Since that trip to San Francisco three decades ago, Waghorn has appeared in more than 400 papers, from the Washington Post and London’s Sunday Times to the Chicago Tribune and Sydney Morning Herald. His portfolio-over 9,000 drawings-has grown into a scrapbook of history. (The collection is now digitized; he hopes it will end up in a national archive.) He’s drawn Ronald Reagan 36 times, George W. Bush 28, and Bill Clinton 19. His originals have been bought by everyone from Paul Newman and David Bowie to Brian Mulroney and George Lucas. His caricatures have sold for as much as $6,000, rivalling Levine himself.
Unlike Levine–who once drew President Lyndon B. Johnson pulling up his shirt to reveal a scar made to look like the outline of Vietnam–Waghorn was always more portraitist than assassin. “Caricature has its origins in high art,” he says on a recent evening in his studio. “Look at Picasso. Half of his portraiture is caricature. Honoré Daumier was an artist. Gustave Doré, an illustrator who was a brilliant artist. I was happy to leave the political statements to others and concentrate on the art of caricature, which is tough enough on its own.” Another difference lies in the eyes. A person’s essence can be found there, Waghorn believes, which is why he focuses on them in his drawings. Where Levine often made the famous look almost grotesque in order to bring them down a notch, Waghorn’s subjects, from Muhammad Ali to Jon Stewart, usually wear serious expressions, as if posing for a portrait.
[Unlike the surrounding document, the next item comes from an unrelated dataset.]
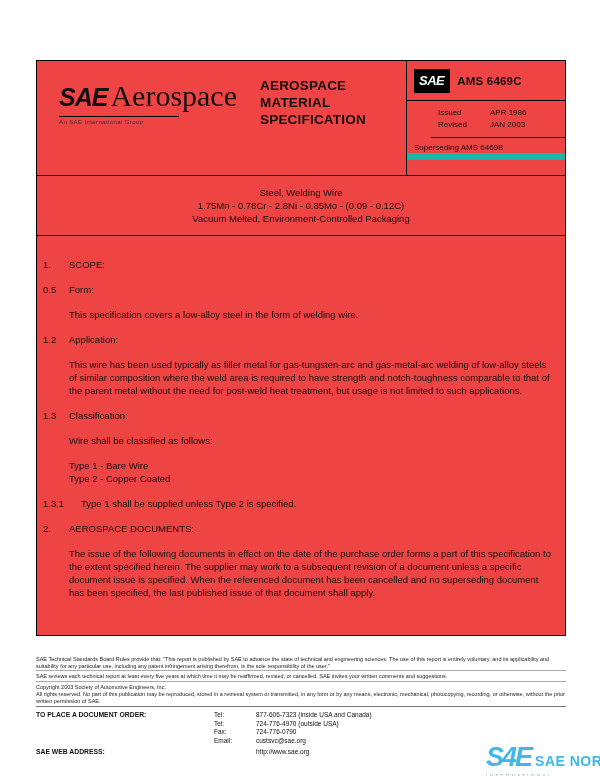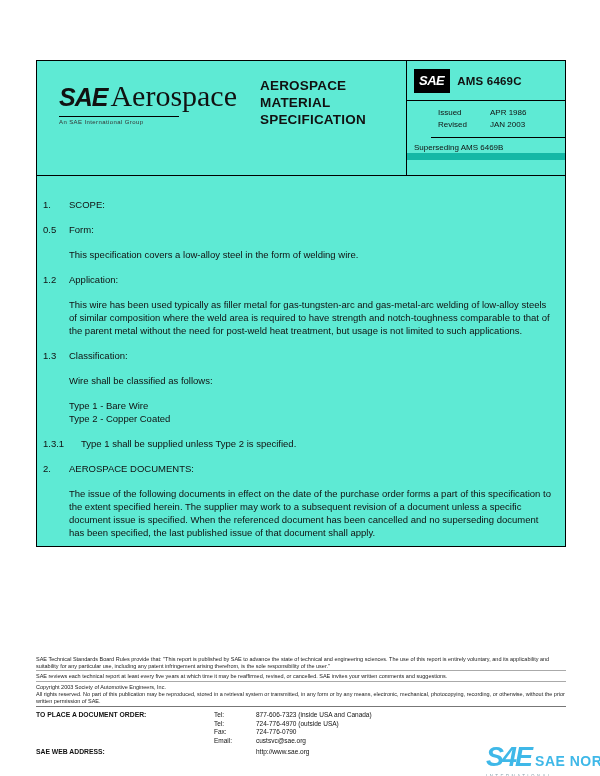"SAE" .frame { background: #5eead4 -> #ef4444; height: 487px -> 576px }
“You can still see the Levine style in Kerry’s work,” says Peterson, “but it’s more muted than it once was. There are three or four other cartoonists in the U.S. working in the Levine pen-and-ink style, and they’re very good. But I really think Kerry has them beat.”
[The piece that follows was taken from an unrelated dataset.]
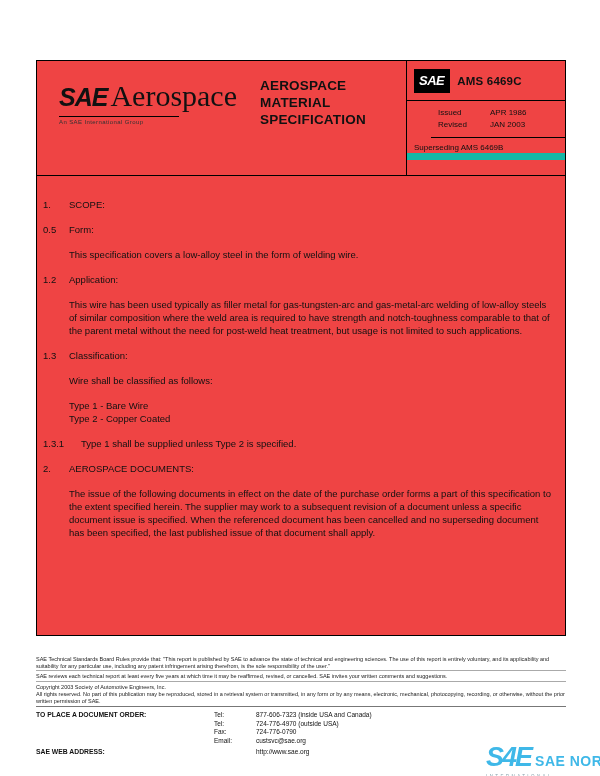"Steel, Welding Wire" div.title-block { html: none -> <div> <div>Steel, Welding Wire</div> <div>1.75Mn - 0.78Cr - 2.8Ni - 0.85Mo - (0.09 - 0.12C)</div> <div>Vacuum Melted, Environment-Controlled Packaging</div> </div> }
There was another reason Waghorn made his caricatures neutral. If he tied a drawing to a particular event it would probably have a short shelf life. He concentrated on producing high-quality likenesses in the middle ground between portraiture and grotesquerie that could be used over and over. Which makes sense when you consider that he gets a cut each time his work appears in print.
He still produces syndicated editorial work, but Waghorn spends more time on his paintings these days. (Levine’s first love was painting, too; his caricatures paid the bills.) Right now, he has some 40 sketches on canvas that will become oils. They’re mostly drawn from trips he and his wife, Amber, have taken around British Columbia and Washington state. “Painting is something new all over again,” Waghorn says, surveying the sketches. “I’m pretty confident about doing it, but I could flame right out, who knows? But I’m not doing it to make big sales. I don’t have any intention right now of selling them. Picasso said painting is just a diary and he was right; this stuff is a diary of some of my travels.”
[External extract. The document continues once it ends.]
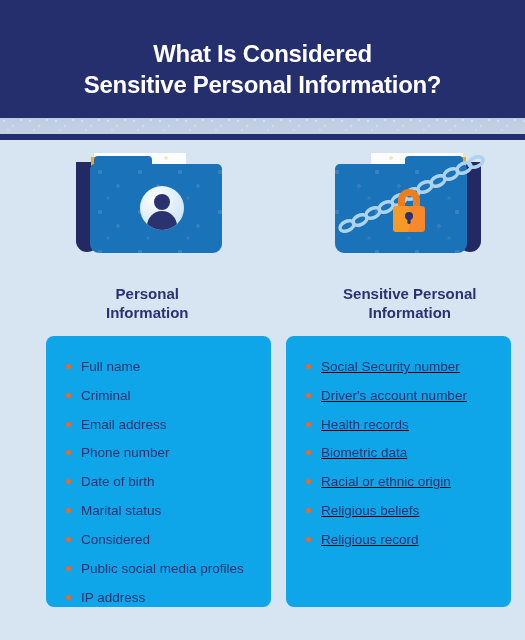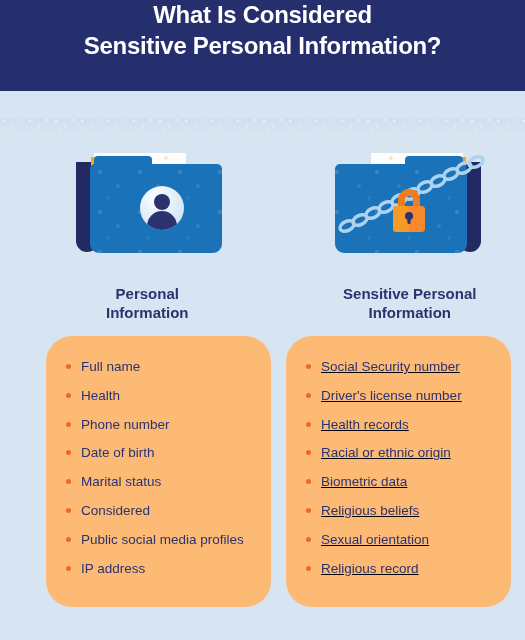"What Is Considered" .header { align-items: flex-start -> center; height: 91px -> 140px }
Waghorn’s caricatures remain as polished as ever, but the slow demise of newspapers means that his market is collapsing around him. There are only 1,400 newspapers with an editorial page left in North America, a tiny fraction of the number 30 years ago. “It’s been hard,” he acknowledges, “because your first instinct is to blame yourself: is it something I’m doing? But then you realize it’s the business. It’s changing. In many ways, I’m lucky I got to live through the golden age of editorial cartooning.”
Live through it? He helped create it.